Clean off feeders, platforms and perches after each snowfall so deed is easily accessible. Leave nesting boxes and birdhouses up all year round to provide winter roosting sites.

Although birds are covered in layers of insulating feathers, they have a high metabolism and need plenty of food to stay warm and active. On cold, wintry days, most birds fluff up their feathers, creating air pockets, which help keep the birds warm. The more air spaces, the better the insulation. Some birds perch on one leg, drawing the other leg to the breast for warmth.

There are a couple of bird food staples that you will want to keep out year round. A mixed seed with black oil sunflower seed is the all-around go-to for backyard bird feeding. It will attract the widest variety of species to your yard. And remember – keep your thistle feeders out too. Goldfinches, Purple Finches, House Finches and Juncos will eat them all year round. Mine are covered as soon as the cold mornings set in!

Suet is one of the most important foods you can offer birds in winter. As we all know by now, birds need quality, high-calorie food all year long. In winter, birds can seek out seeds and berries that have remained on plants and trees, but finding sources of fat under a blanket of snow is almost impossible at a time when birds need this food the most. If squirrels are trying to eat your suet, try cakes containing hot pepper.

Peanuts will help attract Tufted Titmice, Blue Jays, Crows and will help you to manage your squirrel problem. If you are feeding birds you will attract squirrels, there is no doubt about that. So, why not make peace with the furry tailed rats by offering them peanuts? It beats them raiding your feeders, and, in some cases, destroying the feeders altogether.

Birds are much more likely to die from dehydration in cold weather than lack of food. People often overlook the need for fresh water, especially during the winter season. Although natural food sources are scarce during the winter, dehydration can be an even bigger threat to birds than starvation.
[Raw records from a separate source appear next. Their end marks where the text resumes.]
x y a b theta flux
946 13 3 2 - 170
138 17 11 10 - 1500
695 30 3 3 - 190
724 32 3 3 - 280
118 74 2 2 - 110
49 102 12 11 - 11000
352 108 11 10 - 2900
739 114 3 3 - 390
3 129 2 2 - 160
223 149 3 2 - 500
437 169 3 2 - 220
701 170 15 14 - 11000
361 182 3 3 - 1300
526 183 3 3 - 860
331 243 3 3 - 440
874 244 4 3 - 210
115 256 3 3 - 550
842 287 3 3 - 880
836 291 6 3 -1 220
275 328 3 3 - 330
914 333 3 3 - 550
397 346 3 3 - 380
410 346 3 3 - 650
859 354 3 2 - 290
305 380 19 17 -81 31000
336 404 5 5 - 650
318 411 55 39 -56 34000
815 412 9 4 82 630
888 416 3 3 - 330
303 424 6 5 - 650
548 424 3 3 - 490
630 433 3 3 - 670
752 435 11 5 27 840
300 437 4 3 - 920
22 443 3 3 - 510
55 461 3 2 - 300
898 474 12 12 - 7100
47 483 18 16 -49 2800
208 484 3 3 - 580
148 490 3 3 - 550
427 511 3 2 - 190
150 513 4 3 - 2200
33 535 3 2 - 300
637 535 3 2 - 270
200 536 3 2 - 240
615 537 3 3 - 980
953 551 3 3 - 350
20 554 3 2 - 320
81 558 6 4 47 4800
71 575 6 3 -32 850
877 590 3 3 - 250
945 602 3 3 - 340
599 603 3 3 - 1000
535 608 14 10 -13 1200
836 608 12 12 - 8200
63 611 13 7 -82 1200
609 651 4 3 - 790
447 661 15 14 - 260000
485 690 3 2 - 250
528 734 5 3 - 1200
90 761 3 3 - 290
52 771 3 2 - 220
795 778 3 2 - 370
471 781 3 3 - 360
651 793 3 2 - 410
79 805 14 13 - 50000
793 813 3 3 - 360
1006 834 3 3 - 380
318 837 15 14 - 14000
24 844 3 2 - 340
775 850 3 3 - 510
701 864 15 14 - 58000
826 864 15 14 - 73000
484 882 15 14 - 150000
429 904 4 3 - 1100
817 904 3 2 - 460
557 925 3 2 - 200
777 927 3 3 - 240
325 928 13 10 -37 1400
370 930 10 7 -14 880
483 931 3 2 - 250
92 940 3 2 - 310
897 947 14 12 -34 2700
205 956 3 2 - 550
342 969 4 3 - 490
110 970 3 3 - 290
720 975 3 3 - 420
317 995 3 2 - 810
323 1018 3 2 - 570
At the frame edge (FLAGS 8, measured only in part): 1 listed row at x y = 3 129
With freezing cold temperatures ahead of us, we can give birds access to unfrozen water right in your backyards by providing a heated birdbath. If you already have a birdbath that you like, but it doesn’t keep the water from freezing in winter, you can add a de-cier, a heating element that sits down in the basin an is an economical way to transform your present birdbath into something that will function in winter. Heated bird baths are also available at local bird stores.

Wintering birds have done quite well in order to survive the coldest months. They’ve also learned to rely heavily upon humans for food, water and shelter. The more we chip in and help, the better their chances of survival.